E’ stato come se Giorgia Meloni fosse già partita per il Giappone. E’ esplosa l’ultima “bomba” tra le fila del suo governo, ma sembrava che non ci fosse. Come al solito…
E’ arrivata la nuova puntata della “saga Sgarbi”. Il sottosegretario ha improvvisamente deciso di dimettersi prima di vedersi dare torto dall’Antitrust ancor prima che ci fosse una pronuncia ufficiale sulle sue eventuali incompatibilità. Ma era necessario arrivare a tutto quello cui abbiamo assistito ieri o non sarebbe stato meglio intervenire per tempo?

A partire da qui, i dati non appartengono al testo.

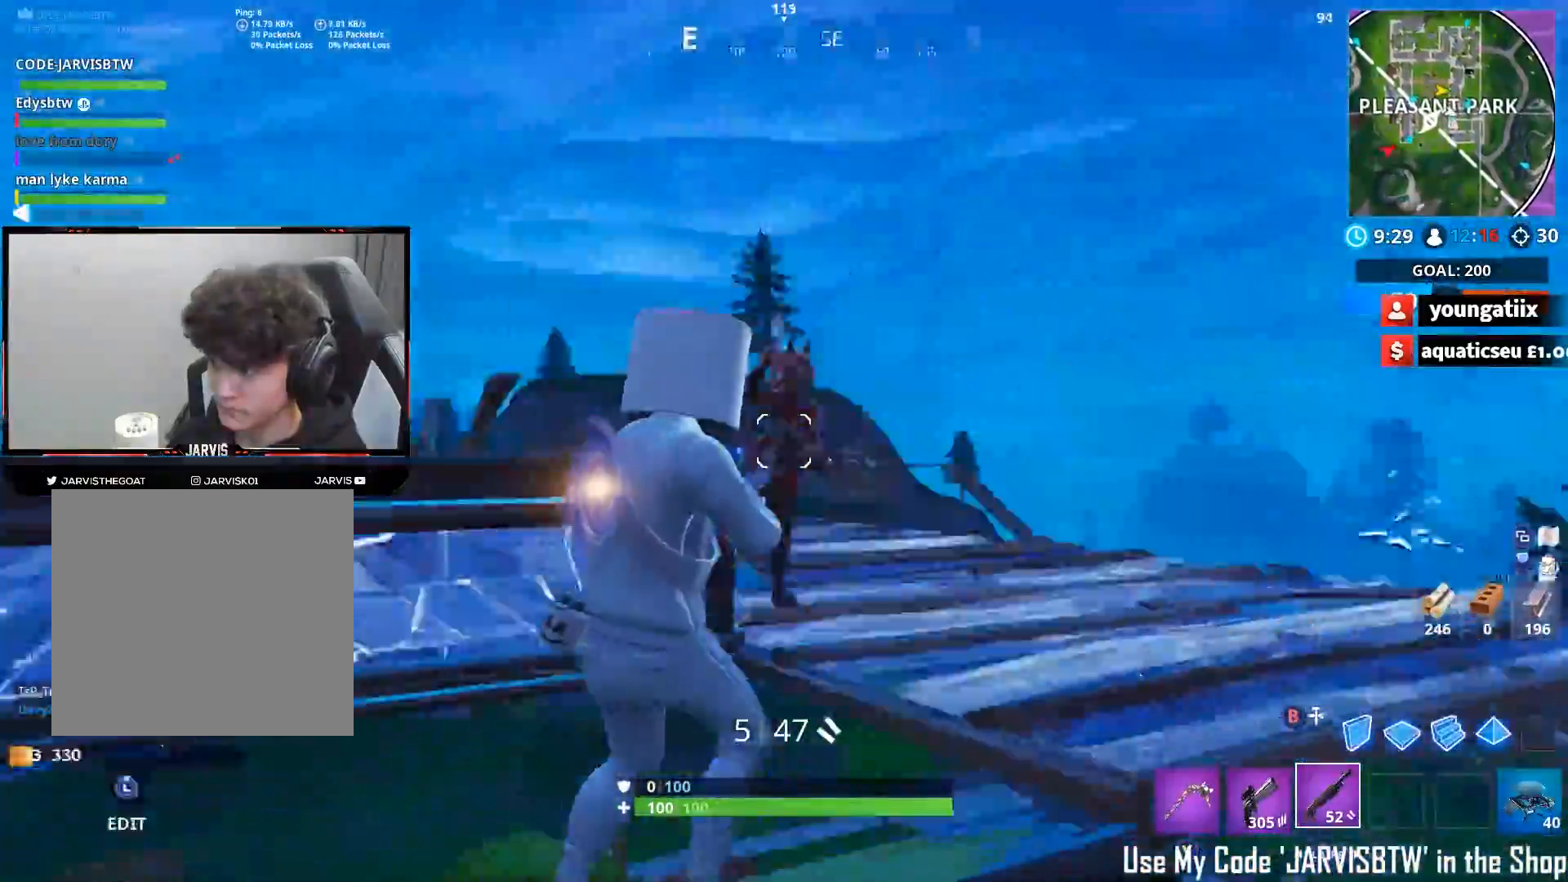
{"buttons": ["L2"], "left_stick": "up", "right_stick": "down", "events": [[50, "R2", "down"], [67, "right_stick", "center"], [117, "right_stick", "down-left"], [133, "left_stick", "up-right"], [200, "right_stick", "down"], [217, "A", "down"], [217, "R2", "up"], [283, "A", "up"], [300, "left_stick", "up"], [367, "B", "down"], [450, "B", "up"], [483, "L2", "down"]]}
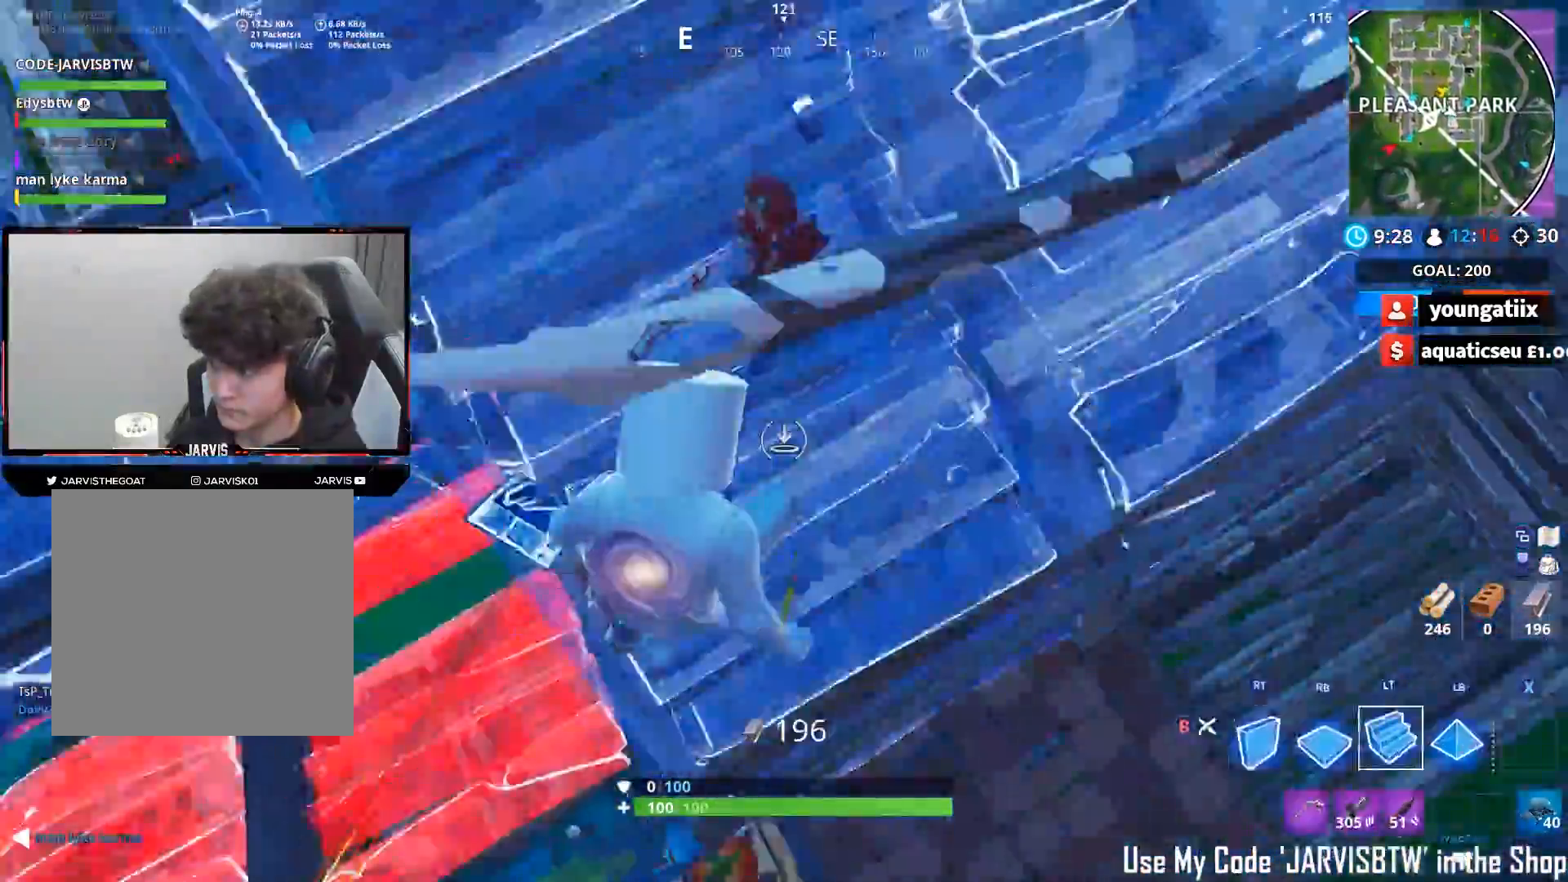
{"buttons": ["R2"], "left_stick": "left", "right_stick": "right", "events": [[67, "B", "down"], [67, "right_stick", "up"], [133, "B", "up"], [167, "L2", "up"], [233, "right_stick", "center"], [317, "right_stick", "down-left"], [350, "left_stick", "left"], [367, "L3", "down"], [417, "right_stick", "down-right"], [433, "R2", "down"], [483, "right_stick", "right"], [500, "L3", "up"]]}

Sgarbi non si è dimesso “all’inglese”. Bensì lavando i panni sporchi in pubblico. Come al solito, molto rumorosamente. E che panni…quelli che riguardano i suoi rapporti con il Ministro Sangiuliano. Che tra i due non corresse buon sangue era risaputo. Ma sentire che il sottosegretario rimprovera il titolare dei Beni culturali di aver veicolato lettere anonime sul suo conto è stato davvero impressionante. E la dice lunga su come questa “nuova” classe dirigente applichi la Costituzione quando chiede che le responsabilità pubbliche siano svolte con “disciplina e onore”. La dice anche lunga della distanza che separa il “decisionismo” diffuso a piene mani e l’intelligenza di prevenire situazioni spiacevoli. Soprattutto, quando c’è di mezzo la cosa pubblica.
Giorgia Meloni, così, come in precedenti occasioni relative ad altre questioni proprie dei componenti del suo Governo, ha preferito non decidere e non è mai intervenuta. Lasciar marcire le cose, non assumersi la responsabilità d’intervenire quando si deve su fatti importanti che riguardano i componenti del proprio governo non fa che confermare la domanda: me è vera gloria se non si sa fare neppure … il “caporale di giornata” e chiedere un minimo di serietà alla “truppa”?